Scan the entries below for the word "Number", then copy each line that holds it.

__________

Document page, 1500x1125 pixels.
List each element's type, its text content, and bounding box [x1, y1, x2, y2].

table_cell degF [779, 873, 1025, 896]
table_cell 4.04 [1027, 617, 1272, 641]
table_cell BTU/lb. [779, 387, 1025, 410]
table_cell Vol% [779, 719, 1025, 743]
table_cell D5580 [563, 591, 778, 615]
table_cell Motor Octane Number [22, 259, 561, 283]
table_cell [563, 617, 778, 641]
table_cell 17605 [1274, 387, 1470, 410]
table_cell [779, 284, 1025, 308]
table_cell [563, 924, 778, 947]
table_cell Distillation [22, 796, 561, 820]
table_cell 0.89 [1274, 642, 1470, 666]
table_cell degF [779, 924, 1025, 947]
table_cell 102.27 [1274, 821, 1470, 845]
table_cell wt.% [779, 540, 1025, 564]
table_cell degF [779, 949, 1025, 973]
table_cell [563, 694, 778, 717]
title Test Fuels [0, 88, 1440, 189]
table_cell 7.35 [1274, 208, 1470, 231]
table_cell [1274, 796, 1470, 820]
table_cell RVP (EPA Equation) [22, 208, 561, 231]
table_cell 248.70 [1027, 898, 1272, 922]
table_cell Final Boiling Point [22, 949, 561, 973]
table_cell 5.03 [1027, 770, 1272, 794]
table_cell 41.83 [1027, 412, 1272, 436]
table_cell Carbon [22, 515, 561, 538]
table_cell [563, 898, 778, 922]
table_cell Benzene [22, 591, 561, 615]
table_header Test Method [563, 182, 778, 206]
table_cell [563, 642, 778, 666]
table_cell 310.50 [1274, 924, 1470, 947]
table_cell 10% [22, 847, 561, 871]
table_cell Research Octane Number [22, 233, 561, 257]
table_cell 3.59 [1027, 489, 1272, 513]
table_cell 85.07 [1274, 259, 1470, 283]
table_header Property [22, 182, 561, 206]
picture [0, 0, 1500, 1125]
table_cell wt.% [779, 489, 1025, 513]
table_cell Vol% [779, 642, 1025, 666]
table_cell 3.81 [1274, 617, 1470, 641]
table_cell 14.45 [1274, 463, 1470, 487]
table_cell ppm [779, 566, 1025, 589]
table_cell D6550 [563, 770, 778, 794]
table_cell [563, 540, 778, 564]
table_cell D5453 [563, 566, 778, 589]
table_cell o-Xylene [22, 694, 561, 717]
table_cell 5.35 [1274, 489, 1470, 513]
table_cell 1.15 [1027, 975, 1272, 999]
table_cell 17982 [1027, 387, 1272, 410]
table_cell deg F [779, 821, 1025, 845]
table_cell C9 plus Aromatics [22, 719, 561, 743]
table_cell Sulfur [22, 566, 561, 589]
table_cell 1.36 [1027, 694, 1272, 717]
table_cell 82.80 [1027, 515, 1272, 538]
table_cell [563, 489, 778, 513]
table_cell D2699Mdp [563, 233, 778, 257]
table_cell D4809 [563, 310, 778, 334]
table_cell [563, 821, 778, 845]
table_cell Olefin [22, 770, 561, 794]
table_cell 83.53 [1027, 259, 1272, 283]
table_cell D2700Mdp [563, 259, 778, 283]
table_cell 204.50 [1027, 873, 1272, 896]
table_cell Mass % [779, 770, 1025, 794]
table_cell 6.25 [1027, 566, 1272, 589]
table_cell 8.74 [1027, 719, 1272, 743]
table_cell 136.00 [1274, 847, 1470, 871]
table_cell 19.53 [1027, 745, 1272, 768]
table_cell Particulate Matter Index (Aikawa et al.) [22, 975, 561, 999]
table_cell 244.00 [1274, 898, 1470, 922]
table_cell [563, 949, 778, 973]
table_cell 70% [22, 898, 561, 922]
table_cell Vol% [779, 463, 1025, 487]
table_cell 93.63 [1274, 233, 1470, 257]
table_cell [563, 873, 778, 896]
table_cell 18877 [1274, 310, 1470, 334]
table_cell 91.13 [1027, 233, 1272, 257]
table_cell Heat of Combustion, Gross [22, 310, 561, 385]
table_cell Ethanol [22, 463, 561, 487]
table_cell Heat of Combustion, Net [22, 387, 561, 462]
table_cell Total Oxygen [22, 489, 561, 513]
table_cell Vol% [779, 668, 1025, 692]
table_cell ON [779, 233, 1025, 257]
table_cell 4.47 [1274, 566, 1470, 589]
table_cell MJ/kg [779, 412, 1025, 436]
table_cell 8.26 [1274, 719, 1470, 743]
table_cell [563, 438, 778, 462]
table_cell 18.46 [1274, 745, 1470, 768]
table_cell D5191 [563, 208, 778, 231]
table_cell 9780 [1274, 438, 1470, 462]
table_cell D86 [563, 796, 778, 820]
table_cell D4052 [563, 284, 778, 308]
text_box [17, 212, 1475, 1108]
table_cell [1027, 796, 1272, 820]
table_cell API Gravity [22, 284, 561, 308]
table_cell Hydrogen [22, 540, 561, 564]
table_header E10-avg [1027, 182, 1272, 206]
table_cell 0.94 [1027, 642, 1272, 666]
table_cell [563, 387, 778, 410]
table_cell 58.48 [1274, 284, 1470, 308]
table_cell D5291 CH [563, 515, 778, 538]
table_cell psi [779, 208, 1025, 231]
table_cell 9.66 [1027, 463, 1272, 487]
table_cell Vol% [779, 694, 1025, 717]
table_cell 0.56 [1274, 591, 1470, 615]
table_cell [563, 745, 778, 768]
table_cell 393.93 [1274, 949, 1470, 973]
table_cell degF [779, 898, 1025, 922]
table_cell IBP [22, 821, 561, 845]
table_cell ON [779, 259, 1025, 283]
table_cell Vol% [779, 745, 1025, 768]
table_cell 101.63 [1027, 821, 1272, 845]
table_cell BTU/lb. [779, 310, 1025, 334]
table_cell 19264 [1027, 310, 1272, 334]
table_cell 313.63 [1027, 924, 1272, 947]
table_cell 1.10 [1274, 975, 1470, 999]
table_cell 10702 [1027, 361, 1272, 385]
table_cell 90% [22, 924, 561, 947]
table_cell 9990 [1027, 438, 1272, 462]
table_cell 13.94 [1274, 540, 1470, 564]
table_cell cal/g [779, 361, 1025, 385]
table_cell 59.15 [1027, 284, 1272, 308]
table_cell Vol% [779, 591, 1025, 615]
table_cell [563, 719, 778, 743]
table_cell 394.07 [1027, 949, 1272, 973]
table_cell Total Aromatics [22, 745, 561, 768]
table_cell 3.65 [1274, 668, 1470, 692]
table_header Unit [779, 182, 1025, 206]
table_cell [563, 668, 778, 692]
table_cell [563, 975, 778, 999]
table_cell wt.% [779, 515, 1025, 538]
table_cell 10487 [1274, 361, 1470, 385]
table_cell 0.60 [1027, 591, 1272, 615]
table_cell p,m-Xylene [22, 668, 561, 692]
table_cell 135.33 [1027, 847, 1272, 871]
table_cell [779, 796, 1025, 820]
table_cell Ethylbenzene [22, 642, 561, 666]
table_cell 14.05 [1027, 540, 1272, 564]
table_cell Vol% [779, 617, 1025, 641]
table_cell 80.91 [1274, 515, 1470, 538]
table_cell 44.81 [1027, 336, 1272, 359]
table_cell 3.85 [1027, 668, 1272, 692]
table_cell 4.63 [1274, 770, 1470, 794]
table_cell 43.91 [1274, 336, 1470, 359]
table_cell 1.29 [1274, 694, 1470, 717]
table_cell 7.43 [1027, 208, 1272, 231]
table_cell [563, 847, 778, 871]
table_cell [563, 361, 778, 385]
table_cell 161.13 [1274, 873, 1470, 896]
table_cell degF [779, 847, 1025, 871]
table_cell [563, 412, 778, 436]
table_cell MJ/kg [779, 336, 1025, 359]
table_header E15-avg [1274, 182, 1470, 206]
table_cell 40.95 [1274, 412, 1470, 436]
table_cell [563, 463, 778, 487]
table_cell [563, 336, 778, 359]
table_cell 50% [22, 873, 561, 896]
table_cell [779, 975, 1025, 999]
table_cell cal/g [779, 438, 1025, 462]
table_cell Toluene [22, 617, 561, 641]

__________

§ **EXPECTED ANSWER**
table_cell Motor Octane Number [22, 259, 561, 283]
table_cell Research Octane Number [22, 233, 561, 257]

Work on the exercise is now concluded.